[Records contained in a dataset]
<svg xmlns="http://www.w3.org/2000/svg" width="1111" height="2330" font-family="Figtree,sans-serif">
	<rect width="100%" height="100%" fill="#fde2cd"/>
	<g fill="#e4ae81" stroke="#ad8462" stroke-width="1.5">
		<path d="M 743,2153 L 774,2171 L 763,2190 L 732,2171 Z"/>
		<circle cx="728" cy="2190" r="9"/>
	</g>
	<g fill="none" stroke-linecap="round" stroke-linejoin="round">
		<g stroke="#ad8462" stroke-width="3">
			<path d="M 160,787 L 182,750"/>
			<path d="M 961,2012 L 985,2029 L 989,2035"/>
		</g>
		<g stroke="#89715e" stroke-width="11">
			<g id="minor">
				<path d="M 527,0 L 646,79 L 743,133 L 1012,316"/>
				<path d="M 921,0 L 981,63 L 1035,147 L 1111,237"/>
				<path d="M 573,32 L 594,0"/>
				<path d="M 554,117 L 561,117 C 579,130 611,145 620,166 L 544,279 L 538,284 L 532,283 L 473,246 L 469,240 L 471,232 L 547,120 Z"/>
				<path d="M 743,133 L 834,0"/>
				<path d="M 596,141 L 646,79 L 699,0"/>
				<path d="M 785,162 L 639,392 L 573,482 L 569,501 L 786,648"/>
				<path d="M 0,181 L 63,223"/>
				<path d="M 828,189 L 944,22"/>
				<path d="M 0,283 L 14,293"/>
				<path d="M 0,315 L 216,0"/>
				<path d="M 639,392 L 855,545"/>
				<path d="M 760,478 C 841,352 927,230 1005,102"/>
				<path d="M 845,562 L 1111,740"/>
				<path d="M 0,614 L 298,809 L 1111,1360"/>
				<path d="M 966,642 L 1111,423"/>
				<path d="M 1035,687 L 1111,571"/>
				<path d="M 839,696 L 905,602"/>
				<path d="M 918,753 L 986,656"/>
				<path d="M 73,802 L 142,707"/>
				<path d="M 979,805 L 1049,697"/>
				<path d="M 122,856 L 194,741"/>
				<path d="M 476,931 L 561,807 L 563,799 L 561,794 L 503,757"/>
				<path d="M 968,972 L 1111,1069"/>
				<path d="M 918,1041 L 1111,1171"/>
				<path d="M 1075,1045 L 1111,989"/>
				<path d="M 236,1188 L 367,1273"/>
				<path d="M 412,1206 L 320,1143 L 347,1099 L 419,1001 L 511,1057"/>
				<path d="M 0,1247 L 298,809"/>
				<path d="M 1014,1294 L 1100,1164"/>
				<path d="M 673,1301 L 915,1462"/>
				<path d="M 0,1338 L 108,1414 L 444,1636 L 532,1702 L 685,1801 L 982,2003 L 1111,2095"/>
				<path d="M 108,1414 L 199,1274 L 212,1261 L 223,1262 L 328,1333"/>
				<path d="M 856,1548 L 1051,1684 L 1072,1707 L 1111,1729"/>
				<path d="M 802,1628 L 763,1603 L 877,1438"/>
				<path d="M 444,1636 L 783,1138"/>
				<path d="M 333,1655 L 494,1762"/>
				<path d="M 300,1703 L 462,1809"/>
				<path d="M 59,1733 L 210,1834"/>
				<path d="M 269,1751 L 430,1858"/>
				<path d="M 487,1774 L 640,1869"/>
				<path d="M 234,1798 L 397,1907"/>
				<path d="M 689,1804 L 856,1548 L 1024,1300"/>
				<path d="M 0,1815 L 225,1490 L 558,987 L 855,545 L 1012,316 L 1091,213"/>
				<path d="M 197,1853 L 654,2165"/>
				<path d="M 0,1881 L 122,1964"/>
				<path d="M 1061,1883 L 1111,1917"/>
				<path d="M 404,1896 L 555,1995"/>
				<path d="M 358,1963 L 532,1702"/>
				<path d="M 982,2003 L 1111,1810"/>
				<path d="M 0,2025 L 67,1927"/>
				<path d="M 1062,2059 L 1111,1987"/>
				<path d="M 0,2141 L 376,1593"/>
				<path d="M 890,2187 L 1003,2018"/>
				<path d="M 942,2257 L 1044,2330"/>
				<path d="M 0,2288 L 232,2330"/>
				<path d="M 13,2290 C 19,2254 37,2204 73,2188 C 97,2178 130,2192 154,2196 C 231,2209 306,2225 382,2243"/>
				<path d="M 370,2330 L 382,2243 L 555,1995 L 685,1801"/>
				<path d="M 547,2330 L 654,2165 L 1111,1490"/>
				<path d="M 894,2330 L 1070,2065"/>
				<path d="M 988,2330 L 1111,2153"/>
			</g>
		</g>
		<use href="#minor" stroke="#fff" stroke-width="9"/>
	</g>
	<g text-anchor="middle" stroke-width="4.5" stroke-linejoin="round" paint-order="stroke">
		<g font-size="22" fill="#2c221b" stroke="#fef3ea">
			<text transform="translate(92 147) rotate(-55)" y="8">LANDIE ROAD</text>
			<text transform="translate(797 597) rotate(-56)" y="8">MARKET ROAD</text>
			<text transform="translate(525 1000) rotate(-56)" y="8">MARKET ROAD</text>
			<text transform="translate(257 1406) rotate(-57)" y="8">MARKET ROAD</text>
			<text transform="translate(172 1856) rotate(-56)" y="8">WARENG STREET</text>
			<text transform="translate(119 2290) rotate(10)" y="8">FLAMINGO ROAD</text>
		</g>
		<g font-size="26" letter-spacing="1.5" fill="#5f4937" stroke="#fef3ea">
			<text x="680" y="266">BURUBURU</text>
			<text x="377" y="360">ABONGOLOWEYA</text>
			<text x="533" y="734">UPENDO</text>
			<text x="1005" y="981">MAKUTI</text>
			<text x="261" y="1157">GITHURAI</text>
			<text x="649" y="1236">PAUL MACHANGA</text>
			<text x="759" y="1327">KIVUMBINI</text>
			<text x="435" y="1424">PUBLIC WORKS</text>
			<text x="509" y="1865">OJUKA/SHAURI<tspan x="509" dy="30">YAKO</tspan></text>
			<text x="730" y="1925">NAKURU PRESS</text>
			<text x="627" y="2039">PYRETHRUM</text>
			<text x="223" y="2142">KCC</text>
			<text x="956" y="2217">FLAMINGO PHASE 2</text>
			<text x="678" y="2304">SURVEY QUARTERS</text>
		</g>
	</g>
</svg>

*YOUR OBJECTIVE*
Each of the entries must be set down exactly, none omitted.

*OUTPUT OF THE EXERCISE*
<svg xmlns="http://www.w3.org/2000/svg" width="1111" height="2330" font-family="Figtree,sans-serif">
	<rect width="100%" height="100%" fill="#fde2cd"/>
	<g fill="#e4ae81" stroke="#ad8462" stroke-width="1.5">
		<path d="M 743,2153 L 774,2171 L 763,2190 L 732,2171 Z"/>
		<circle cx="728" cy="2190" r="9"/>
	</g>
	<g fill="none" stroke-linecap="round" stroke-linejoin="round">
		<g stroke="#ad8462" stroke-width="3">
			<path d="M 160,787 L 182,750"/>
			<path d="M 961,2012 L 985,2029 L 989,2035"/>
		</g>
		<g stroke="#89715e" stroke-width="11">
			<g id="minor">
				<path d="M 527,0 L 646,79 L 743,133 L 1012,316"/>
				<path d="M 921,0 L 981,63 L 1035,147 L 1111,237"/>
				<path d="M 573,32 L 594,0"/>
				<path d="M 554,117 L 561,117 C 579,130 611,145 620,166 L 544,279 L 538,284 L 532,283 L 473,246 L 469,240 L 471,232 L 547,120 Z"/>
				<path d="M 743,133 L 834,0"/>
				<path d="M 596,141 L 646,79 L 699,0"/>
				<path d="M 785,162 L 639,392 L 573,482 L 569,501 L 786,648"/>
				<path d="M 0,181 L 63,223"/>
				<path d="M 828,189 L 944,22"/>
				<path d="M 0,283 L 14,293"/>
				<path d="M 0,315 L 216,0"/>
				<path d="M 639,392 L 855,545"/>
				<path d="M 760,478 C 841,352 927,230 1005,102"/>
				<path d="M 845,562 L 1111,740"/>
				<path d="M 0,614 L 298,809 L 1111,1360"/>
				<path d="M 966,642 L 1111,423"/>
				<path d="M 1035,687 L 1111,571"/>
				<path d="M 839,696 L 905,602"/>
				<path d="M 918,753 L 986,656"/>
				<path d="M 73,802 L 142,707"/>
				<path d="M 979,805 L 1049,697"/>
				<path d="M 122,856 L 194,741"/>
				<path d="M 476,931 L 561,807 L 563,799 L 561,794 L 503,757"/>
				<path d="M 968,972 L 1111,1069"/>
				<path d="M 918,1041 L 1111,1171"/>
				<path d="M 1075,1045 L 1111,989"/>
				<path d="M 236,1188 L 367,1273"/>
				<path d="M 412,1206 L 320,1143 L 347,1099 L 419,1001 L 511,1057"/>
				<path d="M 0,1247 L 298,809"/>
				<path d="M 1014,1294 L 1100,1164"/>
				<path d="M 673,1301 L 915,1462"/>
				<path d="M 0,1338 L 108,1414 L 444,1636 L 532,1702 L 685,1801 L 982,2003 L 1111,2095"/>
				<path d="M 108,1414 L 199,1274 L 212,1261 L 223,1262 L 328,1333"/>
				<path d="M 856,1548 L 1051,1684 L 1072,1707 L 1111,1729"/>
				<path d="M 802,1628 L 763,1603 L 877,1438"/>
				<path d="M 444,1636 L 783,1138"/>
				<path d="M 333,1655 L 494,1762"/>
				<path d="M 300,1703 L 462,1809"/>
				<path d="M 59,1733 L 210,1834"/>
				<path d="M 269,1751 L 430,1858"/>
				<path d="M 487,1774 L 640,1869"/>
				<path d="M 234,1798 L 397,1907"/>
				<path d="M 689,1804 L 856,1548 L 1024,1300"/>
				<path d="M 0,1815 L 225,1490 L 558,987 L 855,545 L 1012,316 L 1091,213"/>
				<path d="M 197,1853 L 654,2165"/>
				<path d="M 0,1881 L 122,1964"/>
				<path d="M 1061,1883 L 1111,1917"/>
				<path d="M 404,1896 L 555,1995"/>
				<path d="M 358,1963 L 532,1702"/>
				<path d="M 982,2003 L 1111,1810"/>
				<path d="M 0,2025 L 67,1927"/>
				<path d="M 1062,2059 L 1111,1987"/>
				<path d="M 0,2141 L 376,1593"/>
				<path d="M 890,2187 L 1003,2018"/>
				<path d="M 942,2257 L 1044,2330"/>
				<path d="M 0,2288 L 232,2330"/>
				<path d="M 13,2290 C 19,2254 37,2204 73,2188 C 97,2178 130,2192 154,2196 C 231,2209 306,2225 382,2243"/>
				<path d="M 370,2330 L 382,2243 L 555,1995 L 685,1801"/>
				<path d="M 547,2330 L 654,2165 L 1111,1490"/>
				<path d="M 894,2330 L 1070,2065"/>
				<path d="M 988,2330 L 1111,2153"/>
			</g>
		</g>
		<use href="#minor" stroke="#fff" stroke-width="9"/>
	</g>
	<g text-anchor="middle" stroke-width="4.5" stroke-linejoin="round" paint-order="stroke">
		<g font-size="22" fill="#2c221b" stroke="#fef3ea">
			<text transform="translate(92 147) rotate(-55)" y="8">LANDIE ROAD</text>
			<text transform="translate(797 597) rotate(-56)" y="8">MARKET ROAD</text>
			<text transform="translate(525 1000) rotate(-56)" y="8">MARKET ROAD</text>
			<text transform="translate(257 1406) rotate(-57)" y="8">MARKET ROAD</text>
			<text transform="translate(172 1856) rotate(-56)" y="8">WARENG STREET</text>
			<text transform="translate(119 2290) rotate(10)" y="8">FLAMINGO ROAD</text>
		</g>
		<g font-size="26" letter-spacing="1.5" fill="#5f4937" stroke="#fef3ea">
			<text x="680" y="266">BURUBURU</text>
			<text x="377" y="360">ABONGOLOWEYA</text>
			<text x="533" y="734">UPENDO</text>
			<text x="1005" y="981">MAKUTI</text>
			<text x="261" y="1157">GITHURAI</text>
			<text x="649" y="1236">PAUL MACHANGA</text>
			<text x="759" y="1327">KIVUMBINI</text>
			<text x="435" y="1424">PUBLIC WORKS</text>
			<text x="509" y="1865">OJUKA/SHAURI<tspan x="509" dy="30">YAKO</tspan></text>
			<text x="730" y="1925">NAKURU PRESS</text>
			<text x="627" y="2039">PYRETHRUM</text>
			<text x="223" y="2142">KCC</text>
			<text x="956" y="2217">FLAMINGO PHASE 2</text>
			<text x="678" y="2304">SURVEY QUARTERS</text>
		</g>
	</g>
</svg>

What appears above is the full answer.